▼

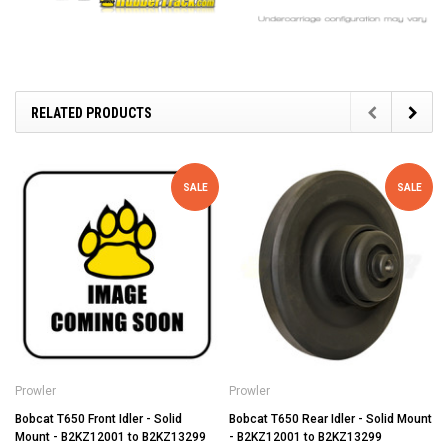
RELATED PRODUCTS
SALE
SALE
Prowler
Prowler
Bobcat T650 Front Idler - Solid
Bobcat T650 Rear Idler - Solid Mount
Mount - B2KZ12001 to B2KZ13299
- B2KZ12001 to B2KZ13299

▲

Restate the material above exactly. Exclude all pictures.

Written answer:
RELATED PRODUCTS
SALE
SALE
Prowler
Prowler
Bobcat T650 Front Idler - Solid
Bobcat T650 Rear Idler - Solid Mount
Mount - B2KZ12001 to B2KZ13299
- B2KZ12001 to B2KZ13299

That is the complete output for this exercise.